The latest in the “There are no ‘quick questions'” files. A client calls to ask if he needs to provide a 1099 to his campaign manager. He ran a political campaign and paid her “out of his personal funds.” Now, on the surface it looks like the answer to that question would be “no” because individuals are not required to issue 1099s. Businesses, however, are and this political campaign had an EIN and its own bank account. The candidate’s “personal funds” were actually contributions he made to his campaign. So now the answer is “yes.” Easy, right? Well, if the personal funds had been paid back they could have been considered loans and we’re back to “no.” And a good #taxpro will also work to keep you in compliance in general so more due diligence was required. Four or more hours down the rabbit hole later I found the following potential filing requirements:
- IRS Form 8871 (required for tax exempt status if the gross income for the campaign reached over $25K)

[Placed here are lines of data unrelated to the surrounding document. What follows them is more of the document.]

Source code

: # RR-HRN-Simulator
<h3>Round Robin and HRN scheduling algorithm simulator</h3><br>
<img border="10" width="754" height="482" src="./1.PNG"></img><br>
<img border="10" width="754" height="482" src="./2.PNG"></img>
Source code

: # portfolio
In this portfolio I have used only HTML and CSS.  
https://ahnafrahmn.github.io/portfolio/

- IRS Form 8872 (required if you are running for a federal office OR if you are not reporting your state/local campaign income and expenses to your state authorities)
- Form 1120-POL (may be required for certain types of non-exempt campaign income that exceeds $100)
- Form 990-N, 990-EZ, or 990 (tax return for tax exempt organizations all with different filing thresholds and requirements and which are just slightly different if your tax exempt organization is a political organization)
Lucky for me and my client, his campaign was fairly small and many of the forms that might have needed to be filed didn’t need to be filed (just the 1099 and the 8871). I did give him and his campaign treasurer a heads up on the applicable thresholds and filing requirements and told them that if things “started to get big or gain a lot of momentum” to be sure to contact me so we can stay up to date with all of the requirements and necessary bookkeeping.
Your campaign may be small and you may think it’s not a big deal, but the tax consequences can be hefty for non-compliance. Better safe than sorry! Consult your #taxpro and stay safe.